Though China’s “zero COVID” coverage has stopped the inflow of sports activities followers who would usually be cheering on their favourites, there are nonetheless hundreds of athletes, coaches, journalists and technicians in China with cash to burn.
“In the past few days, we have had more customers, and we’ve relied on this smartphone to translate when communicating with customers,” ice cream store assistant Wang Jianxin advised Reuters.
He did so by talking right into a smartphone and the machine shortly translated his phrases earlier than studying them again in a delicate feminine voice.
With employees and volunteers typically sporting masks and visors, communication may be troublesome, and Mandarin has little in frequent with languages just like the English, German, Norwegian, French and Russian spoken by many Olympic opponents
Thankfully, assistance is at hand within the type of units just like the iFLYTEK Jarvisen, a synthetic intelligence (AI) good translator developed in China.

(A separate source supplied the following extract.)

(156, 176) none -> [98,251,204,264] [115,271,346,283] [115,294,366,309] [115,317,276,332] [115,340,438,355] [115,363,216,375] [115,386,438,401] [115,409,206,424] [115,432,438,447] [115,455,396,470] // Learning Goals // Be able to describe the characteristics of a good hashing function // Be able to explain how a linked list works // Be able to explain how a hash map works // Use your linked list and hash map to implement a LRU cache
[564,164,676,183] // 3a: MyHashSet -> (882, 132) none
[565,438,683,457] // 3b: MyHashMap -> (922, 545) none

“I thought the app worked very well, it seemed to work perfectly. She (the waitress) answered, it said the same thing I said,” Team USA media attache Nicki Hancock advised Reuters after ordering lunch on the Green Dragon restaurant.
Manager Lu Juanli has seen just a few raised eyebrows as company have acquired sudden menu recommendation, with “mushroom” being translated as “fungus” amongst different anomalies.

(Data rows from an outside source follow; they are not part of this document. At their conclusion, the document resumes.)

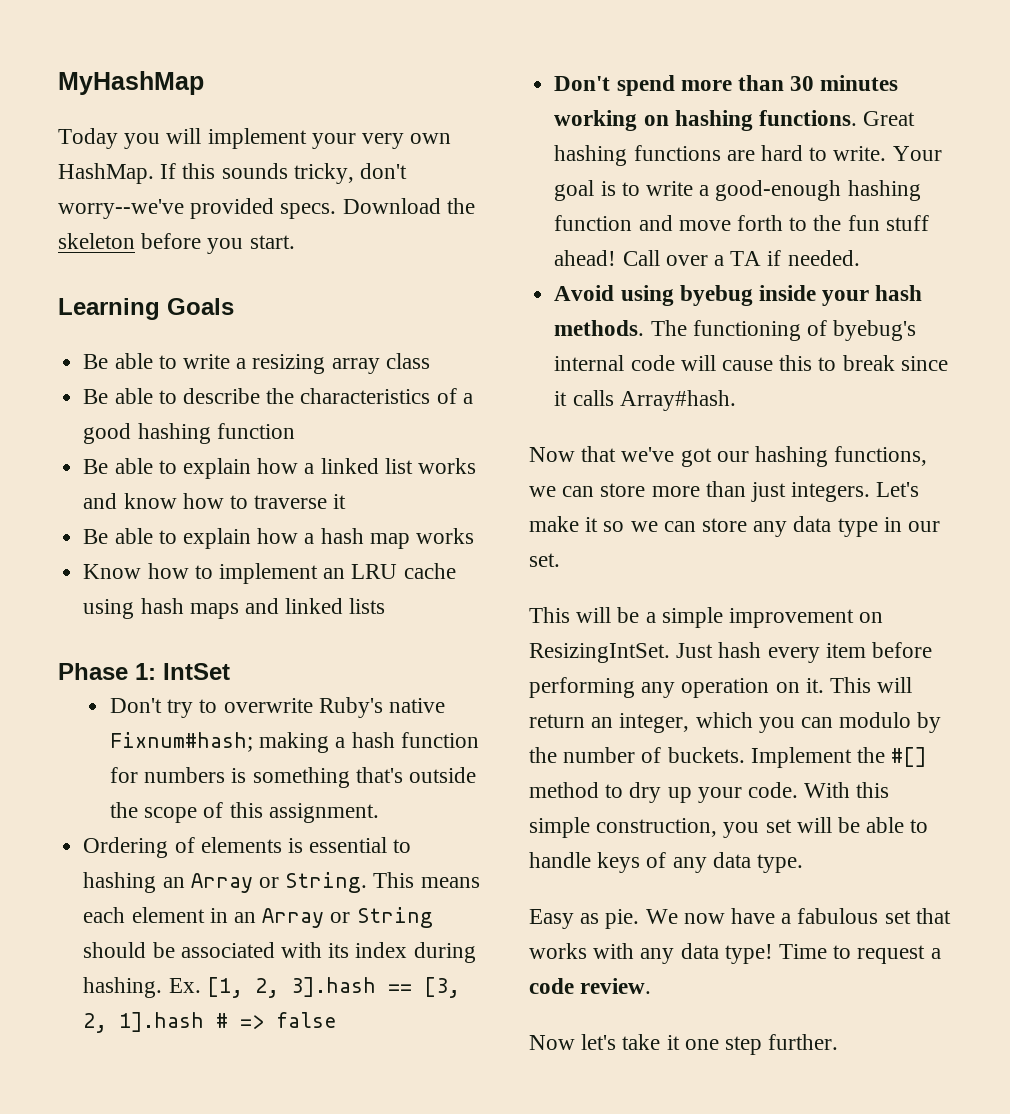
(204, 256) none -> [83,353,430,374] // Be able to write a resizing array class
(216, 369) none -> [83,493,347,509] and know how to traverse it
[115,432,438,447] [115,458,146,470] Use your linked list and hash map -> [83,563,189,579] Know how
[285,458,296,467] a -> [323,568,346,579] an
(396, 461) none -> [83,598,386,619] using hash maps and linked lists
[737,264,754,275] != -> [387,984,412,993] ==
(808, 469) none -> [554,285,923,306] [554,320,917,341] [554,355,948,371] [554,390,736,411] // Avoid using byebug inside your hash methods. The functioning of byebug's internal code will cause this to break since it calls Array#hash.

“Some of our dishes have rather colourful names, so there are some inaccuracies in the translations, which makes customers rather interested. It’s very funny,” she mentioned.
Non-Mandarin audio system use marker pens to focus on the dishes they need on the plastic menus, and verbal communication is completed via a translation machine.
Though the apps and units are working effectively for a lot of, there are nonetheless issues that get misplaced in translation.
“Once we had an experience when we wanted ‘cow milk’,” German journalist Frank Schneider defined on the ice cream parlour the place Wang works.
“But the English ‘cow’ was understood as ‘cough’, which led to some confusion — people here are most afraid of corona (COVID-19) and coughing is one of the symptoms. (But) all in all, it works pretty well,” he added.
(This story has not been edited by NDTV employees and is auto-generated from a syndicated feed.)